# Homomorphism

• January 27th 2009, 05:21 PM
Mel
Homomorphism
Totally lost again!
• January 28th 2009, 10:54 AM
clic-clac
That's algebra! :)

$\forall a\in G_1,\forall (x,y)\in G,\ (x,y)(a,e_2)(x,y)^{-1}=(x,y)(a,e_2)(x^{-1},y^{-1})$ $=(xax^{-1},ye_2y^{-1})=(xax^{-1},e_2)$
$a,x\in G_1 \Rightarrow xax^{-1}\in G_1 \Rightarrow (xax^{-1},e_2)\in N$
Therefore $N$ is a normal subgroup of $G$.

$h:G_1\rightarrow N:x\mapsto (x,e_2)$ is surjective by definition of $N$ , a group homomorphism because $h(xy)=(xy,e_2)=(x,e_2)(y,e_2)=h(x)h(y)$ and injective because $(x,e_2)=(e_1,e_2)\Rightarrow x=e_1$ .
We have found an isomorphism between $G_1$ and $N$.

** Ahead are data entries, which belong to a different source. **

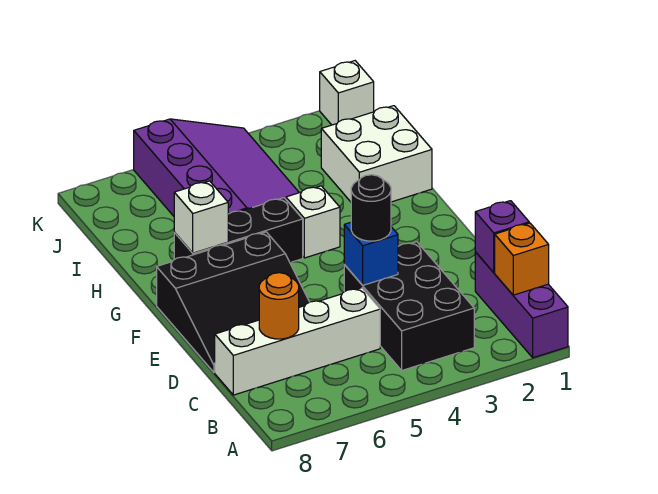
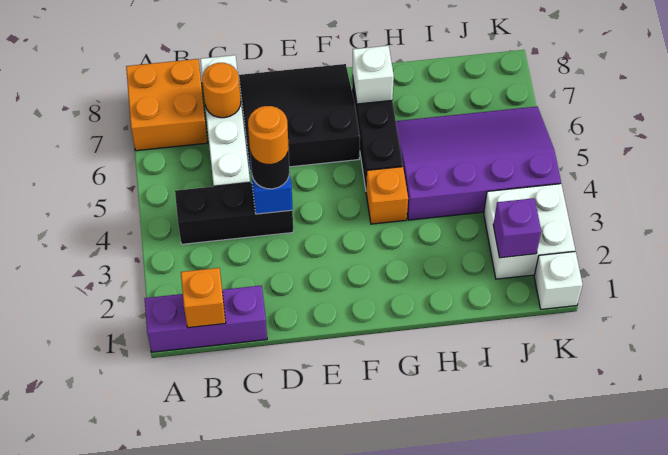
none -> orange 2x2 brick [126,59,208,151]
black 2x3 brick [344,242,474,370] -> black 1x3 brick [175,182,293,244]
purple 1x1 brick [475,201,529,273] -> purple 1x1 brick moved to [493,198,541,258]
none -> orange 1x1 round brick [248,106,288,165]
black 3x3 slope [157,232,309,373] -> black 3x3 slope turned to [239,64,360,171]
white 1x1 brick [286,186,340,258] -> orange 1x1 brick [366,167,408,224]
white 2x2 brick [321,106,432,202] -> white 2x2 brick moved to [484,184,575,279]
purple 3x4 slope [134,119,299,216] -> purple 3x4 slope turned to [396,107,561,220]

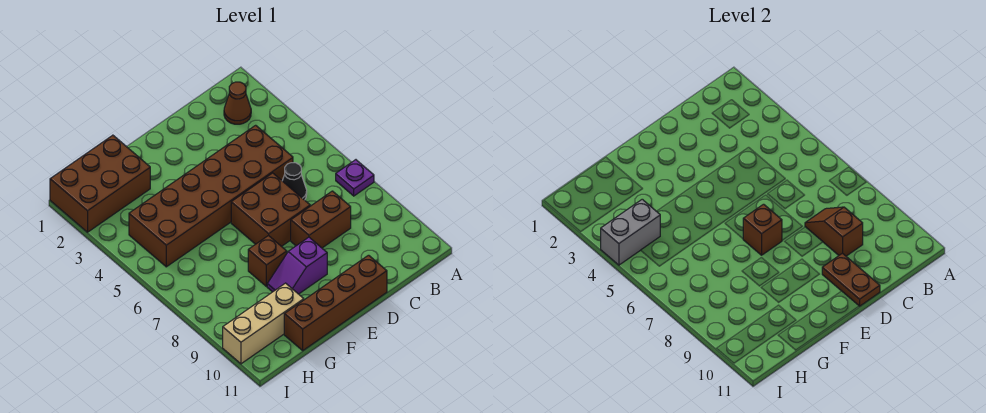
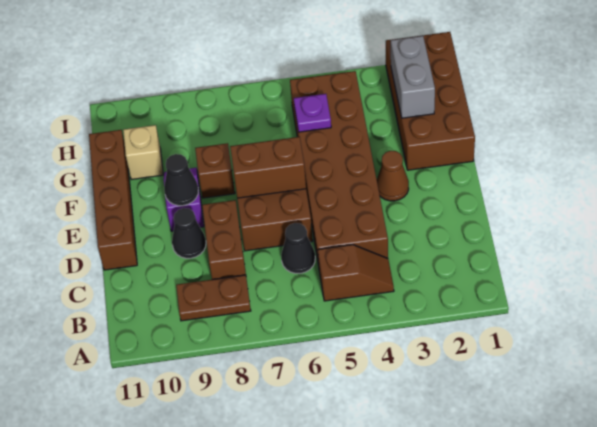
purple 1x1 plate [336,160,374,196] -> purple 1x1 plate moved to [294,94,331,132]
brown 1x1 cone [224,82,251,124] -> brown 1x1 cone moved to [377,151,409,201]
brown 1x2 slope [805,207,863,256] -> brown 1x2 slope moved to [318,245,394,301]
none -> black 1x1 cone [172,208,206,258]
brown 1x2 plate [822,253,880,306] -> brown 1x2 plate moved to [176,275,251,321]
brown 1x1 brick [743,204,782,255] -> brown 1x2 brick [230,137,306,198]
none -> black 1x1 cone [164,154,198,206]
brown 2x3 brick [50,135,150,232] -> brown 2x4 brick [386,32,475,170]
tan 1x3 brick [223,283,304,364] -> tan 1x1 brick [123,125,163,180]
grey 1x2 brick [601,199,660,265] -> grey 1x2 brick moved to [391,36,435,118]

Consider $\phi: G\rightarrow G_2:(a,b)\mapsto b$ .
$\phi((a,b)(c,d))=\phi((ac,bd))=bd=\phi((a,b))\phi( (c,d))$ , so $\phi$ is an homomorphism, which is surjective by definition of $G$.
Moreover, $\forall (a,b)\in G,\ \phi((a,b))=e_2\Leftrightarrow b=e_2 \Leftrightarrow (a,b)\in N$.
Hence $\ker\phi = N$ , and we can conclude $G/N\cong G_2$ .